Песнь моя — боль моя | страница 22



С тех самых пор связи с Московским государством попеременно то прерывались, то вновь возобновлялись.

Тауке кивнул.

Василий Кобяков вынул из-за пазухи свиток и протянул ему. Все безучастно смотрели на него, словно бы не замечали. Видно, это безразличие задело Кобякова, и он взволнованно заговорил:

— Ваше высокопревосходительство хан! Сибирский губернатор поручил мне передать привет от его величества царя Петра. На границе наших стран сегодня неспокойно. Нас беспощадно грабят. Но мы не виноваты, не мы зачинщики. Придет ли этому конец? И, если хан не замышляет ничего худого, пусть внемлет нашим просьбам. А если нас грабят по его указке, пусть скажет об этом прямо. — Василий снова поклонился стоя. — В письме — вы держите его в руках — все сказано. Надеемся на вашу благосклонность.

Тауке промолчал. Он все еще сидел неестественно прямо, с каменным лицом. Наконец еле заметно кивнул.

Тот же кушбеги с кудрявой бородой, стоявший по правую руку от хана, дал понять, что прием окончен.

Послы неторопливо вышли.

Как только за ними закрылась дверь, со скамьи встал коренастый широкоплечий джигит с закрученными кверху усами. Лет тридцати на вид, загорелый, с открытым лицом, наверное, любимец молодежи. Глаза его горели, движенья были порывисты. «Он как кинжал, рвущийся из ножен», — одобрительно подумал Жомарт-батыр. Ему понравилась осанка стройного джигита, похожего на племенного скакуна, то, как решительно и смело он смотрел на хана. Кольчуга из дамасской стали — боевое украшение батыра — выгодно подчеркивала его стать. Жомарт припомнил: это был Есет-батыр из рода жагалбайлы.

— Дат таксыр!{28} — сказал Есет, и от его густого баса, казалось, вздрогнул высокий купол. Есет не заискивал перед ханом, глядел с достоинством, неуловимым движением глаз он заставил всех замереть и слушать, чем привлек внимание хана и его свиты.

— Говори, Есет-батыр! Ты так разгорячен, словно стоишь на головешках. Будто тебя клеймили раскаленным углем, — подзадорил его Тауке.

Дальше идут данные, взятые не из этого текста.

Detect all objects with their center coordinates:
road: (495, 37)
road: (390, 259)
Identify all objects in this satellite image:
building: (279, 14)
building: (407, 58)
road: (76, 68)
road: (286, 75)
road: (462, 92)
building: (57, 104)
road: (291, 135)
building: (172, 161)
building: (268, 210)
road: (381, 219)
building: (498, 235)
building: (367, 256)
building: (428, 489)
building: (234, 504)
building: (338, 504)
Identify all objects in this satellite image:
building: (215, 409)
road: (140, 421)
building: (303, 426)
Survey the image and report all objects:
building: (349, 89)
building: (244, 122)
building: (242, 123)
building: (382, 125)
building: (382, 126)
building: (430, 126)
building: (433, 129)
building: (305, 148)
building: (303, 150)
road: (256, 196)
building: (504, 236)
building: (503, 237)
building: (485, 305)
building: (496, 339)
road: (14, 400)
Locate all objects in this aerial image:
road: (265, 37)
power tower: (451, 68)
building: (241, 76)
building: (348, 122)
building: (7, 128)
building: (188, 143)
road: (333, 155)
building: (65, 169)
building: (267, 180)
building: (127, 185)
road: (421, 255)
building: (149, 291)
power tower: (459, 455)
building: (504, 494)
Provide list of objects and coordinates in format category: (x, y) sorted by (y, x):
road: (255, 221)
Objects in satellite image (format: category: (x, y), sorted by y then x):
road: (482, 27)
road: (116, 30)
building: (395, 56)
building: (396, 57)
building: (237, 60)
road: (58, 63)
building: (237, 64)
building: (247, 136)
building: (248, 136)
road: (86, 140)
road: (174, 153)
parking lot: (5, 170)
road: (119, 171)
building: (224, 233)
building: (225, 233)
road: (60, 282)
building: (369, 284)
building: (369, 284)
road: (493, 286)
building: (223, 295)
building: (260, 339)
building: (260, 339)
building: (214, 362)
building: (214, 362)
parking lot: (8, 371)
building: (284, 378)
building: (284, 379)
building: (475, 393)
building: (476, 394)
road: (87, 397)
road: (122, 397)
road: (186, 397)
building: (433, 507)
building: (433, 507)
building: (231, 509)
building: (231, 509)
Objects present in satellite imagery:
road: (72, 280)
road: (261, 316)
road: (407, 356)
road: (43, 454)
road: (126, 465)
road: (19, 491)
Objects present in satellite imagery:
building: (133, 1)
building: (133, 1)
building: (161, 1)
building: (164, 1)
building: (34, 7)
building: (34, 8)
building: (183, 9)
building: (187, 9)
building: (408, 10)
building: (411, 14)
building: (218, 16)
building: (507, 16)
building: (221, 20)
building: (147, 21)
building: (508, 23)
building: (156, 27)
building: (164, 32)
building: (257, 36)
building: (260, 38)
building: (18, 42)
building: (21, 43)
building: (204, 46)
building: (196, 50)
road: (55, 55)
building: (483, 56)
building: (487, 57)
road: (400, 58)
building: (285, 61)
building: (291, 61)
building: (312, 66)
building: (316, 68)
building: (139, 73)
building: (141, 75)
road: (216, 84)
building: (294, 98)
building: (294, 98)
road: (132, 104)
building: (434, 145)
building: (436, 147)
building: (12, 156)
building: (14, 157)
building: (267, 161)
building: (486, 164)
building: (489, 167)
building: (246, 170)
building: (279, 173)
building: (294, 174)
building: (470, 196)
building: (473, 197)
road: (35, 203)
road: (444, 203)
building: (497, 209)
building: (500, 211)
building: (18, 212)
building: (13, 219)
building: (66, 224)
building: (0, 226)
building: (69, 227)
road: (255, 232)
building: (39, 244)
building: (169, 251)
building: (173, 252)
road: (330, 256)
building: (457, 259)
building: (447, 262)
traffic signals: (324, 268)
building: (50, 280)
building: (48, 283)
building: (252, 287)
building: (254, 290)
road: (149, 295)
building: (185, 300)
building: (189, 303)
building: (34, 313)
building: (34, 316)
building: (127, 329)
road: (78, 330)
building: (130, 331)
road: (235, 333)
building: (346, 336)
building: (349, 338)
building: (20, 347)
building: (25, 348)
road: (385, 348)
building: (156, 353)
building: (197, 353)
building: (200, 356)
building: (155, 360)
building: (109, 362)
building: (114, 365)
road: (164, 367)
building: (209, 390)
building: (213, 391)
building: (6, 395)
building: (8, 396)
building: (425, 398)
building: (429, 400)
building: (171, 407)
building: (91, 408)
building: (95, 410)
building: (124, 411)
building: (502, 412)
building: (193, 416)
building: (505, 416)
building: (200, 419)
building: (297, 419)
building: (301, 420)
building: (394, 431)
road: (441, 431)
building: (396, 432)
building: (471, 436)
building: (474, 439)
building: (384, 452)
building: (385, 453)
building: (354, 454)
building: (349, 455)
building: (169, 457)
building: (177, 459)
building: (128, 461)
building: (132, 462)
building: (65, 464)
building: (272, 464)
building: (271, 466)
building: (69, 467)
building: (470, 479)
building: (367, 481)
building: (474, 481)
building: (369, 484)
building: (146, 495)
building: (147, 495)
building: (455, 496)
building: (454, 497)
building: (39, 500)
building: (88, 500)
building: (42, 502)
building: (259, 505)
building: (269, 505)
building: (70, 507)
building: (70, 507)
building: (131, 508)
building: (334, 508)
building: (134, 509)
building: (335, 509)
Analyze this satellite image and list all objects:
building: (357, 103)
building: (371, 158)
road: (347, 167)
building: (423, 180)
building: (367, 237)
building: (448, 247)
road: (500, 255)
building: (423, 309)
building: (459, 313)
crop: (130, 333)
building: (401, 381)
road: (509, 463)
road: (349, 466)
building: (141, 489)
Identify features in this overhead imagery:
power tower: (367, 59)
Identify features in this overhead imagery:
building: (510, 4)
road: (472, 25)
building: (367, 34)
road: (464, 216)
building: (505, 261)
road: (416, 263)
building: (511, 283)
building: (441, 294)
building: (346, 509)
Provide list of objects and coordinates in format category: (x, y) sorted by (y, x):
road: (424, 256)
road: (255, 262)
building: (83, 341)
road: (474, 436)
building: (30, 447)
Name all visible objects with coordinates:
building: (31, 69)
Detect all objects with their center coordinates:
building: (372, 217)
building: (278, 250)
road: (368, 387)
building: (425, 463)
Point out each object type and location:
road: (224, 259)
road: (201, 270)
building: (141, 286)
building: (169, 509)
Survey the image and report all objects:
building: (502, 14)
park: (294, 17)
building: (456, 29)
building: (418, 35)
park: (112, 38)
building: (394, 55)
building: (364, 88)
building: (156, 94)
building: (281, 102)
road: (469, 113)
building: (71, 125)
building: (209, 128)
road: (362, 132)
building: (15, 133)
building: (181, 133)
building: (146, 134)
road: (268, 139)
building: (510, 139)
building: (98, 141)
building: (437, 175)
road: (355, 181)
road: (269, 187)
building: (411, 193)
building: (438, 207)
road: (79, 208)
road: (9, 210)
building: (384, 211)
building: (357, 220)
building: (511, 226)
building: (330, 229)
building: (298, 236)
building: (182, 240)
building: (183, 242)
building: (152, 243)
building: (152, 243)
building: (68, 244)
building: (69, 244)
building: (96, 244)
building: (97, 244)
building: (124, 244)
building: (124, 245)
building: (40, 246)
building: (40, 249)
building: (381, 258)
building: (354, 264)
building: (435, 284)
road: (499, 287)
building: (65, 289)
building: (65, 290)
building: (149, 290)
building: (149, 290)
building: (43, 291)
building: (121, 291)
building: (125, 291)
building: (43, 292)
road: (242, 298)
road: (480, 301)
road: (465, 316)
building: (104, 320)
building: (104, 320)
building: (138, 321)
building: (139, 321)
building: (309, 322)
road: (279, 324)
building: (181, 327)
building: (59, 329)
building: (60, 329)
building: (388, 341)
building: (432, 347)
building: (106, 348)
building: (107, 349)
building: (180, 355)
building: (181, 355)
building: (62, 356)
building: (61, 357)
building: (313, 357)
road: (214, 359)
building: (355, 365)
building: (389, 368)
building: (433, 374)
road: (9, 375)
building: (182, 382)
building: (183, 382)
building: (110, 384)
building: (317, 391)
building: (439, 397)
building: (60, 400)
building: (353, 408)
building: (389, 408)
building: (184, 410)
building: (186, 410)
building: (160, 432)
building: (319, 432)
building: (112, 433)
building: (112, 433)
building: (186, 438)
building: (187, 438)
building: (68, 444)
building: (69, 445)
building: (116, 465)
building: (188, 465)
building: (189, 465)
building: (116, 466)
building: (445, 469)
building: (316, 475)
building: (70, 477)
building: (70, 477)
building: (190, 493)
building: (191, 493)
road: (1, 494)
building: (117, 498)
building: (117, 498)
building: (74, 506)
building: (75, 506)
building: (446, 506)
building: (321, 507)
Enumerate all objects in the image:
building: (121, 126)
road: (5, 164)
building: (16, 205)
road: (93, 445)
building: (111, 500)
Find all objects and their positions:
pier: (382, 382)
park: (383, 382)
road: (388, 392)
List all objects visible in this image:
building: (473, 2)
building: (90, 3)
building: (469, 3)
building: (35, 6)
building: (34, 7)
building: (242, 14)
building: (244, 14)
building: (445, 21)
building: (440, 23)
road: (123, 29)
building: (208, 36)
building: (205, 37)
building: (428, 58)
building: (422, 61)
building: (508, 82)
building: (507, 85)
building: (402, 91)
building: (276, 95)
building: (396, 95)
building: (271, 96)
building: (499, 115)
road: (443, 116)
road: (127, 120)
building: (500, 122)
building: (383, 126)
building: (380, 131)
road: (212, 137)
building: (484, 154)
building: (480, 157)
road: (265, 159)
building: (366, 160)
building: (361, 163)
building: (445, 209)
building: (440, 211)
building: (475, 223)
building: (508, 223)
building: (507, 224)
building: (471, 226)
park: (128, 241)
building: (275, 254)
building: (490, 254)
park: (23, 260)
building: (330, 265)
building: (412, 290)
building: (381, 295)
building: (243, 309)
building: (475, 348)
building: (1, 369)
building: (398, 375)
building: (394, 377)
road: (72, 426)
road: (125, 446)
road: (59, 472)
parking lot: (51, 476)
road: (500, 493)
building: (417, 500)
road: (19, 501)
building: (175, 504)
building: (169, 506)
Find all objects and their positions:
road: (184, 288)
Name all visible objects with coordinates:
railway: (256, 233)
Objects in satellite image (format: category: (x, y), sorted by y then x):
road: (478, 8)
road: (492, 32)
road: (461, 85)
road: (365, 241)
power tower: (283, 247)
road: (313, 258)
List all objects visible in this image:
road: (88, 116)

Ожидавший, пока хан кивнет, Есет после этих слов почувствовал себя увереннее и заговорил:

— Верно сказано — пятки мне и вправду прижгли огнем, а спину — раскаленным углем. Ведь тот, кого считаешь старшим братом, от кого поддержки ждешь, частенько поступает с нами как с малыми детьми. И те, которых больше, жестоко притесняют нас, младших родичей, кусаются, как злые псы. Кому не ясно, что терпение иссякнет, взбунтуется душа! Гнев бушует в моем сердце, я сгораю от стыда за своих сородичей. Не пришелец, не чужак сжег мое пастбище, подбросив головешку, а мой же родственник. Кинжалом он вонзается мне в спину, и что мне делать, как не отречься от него… Бедствует не кто-то, а ваш народ, как овцы, оставшиеся без пастуха. Разорены все семь родов. А повергает их в горе опять же ваш народ, такие же казахи; жестокие алшины клыкастее из всех племен алимулы. Неужто вы отдадите нас на съедение алчному алшину или внемлете мольбам и прекратите страдания несчастных? Нас безбожно грабят. Так поддержите слабого и усмирите жадного. Восстановите мир меж братьями. Пусть кончатся набеги. Да, пред мощью мы бессильны, но и у слабого есть гордость, мы честью не поступимся. Копье пронзило мое легкое, униженье согнуло спину, нужда сломала ребра. Так излечите раненую душу. Раздробленность нас губит. И без того враги теснят нас со всех сторон и расчленяют нашу землю. Сейчас стою я перед вами не для того, чтоб высказать обиды, — я вам поведал горе земляков, страданья угнетенных. Я выполнил свой долг, и ваша воля — меня утешить или повергнуть в скорбь. — Есет внезапно замолчал. Молчали и присутствующие.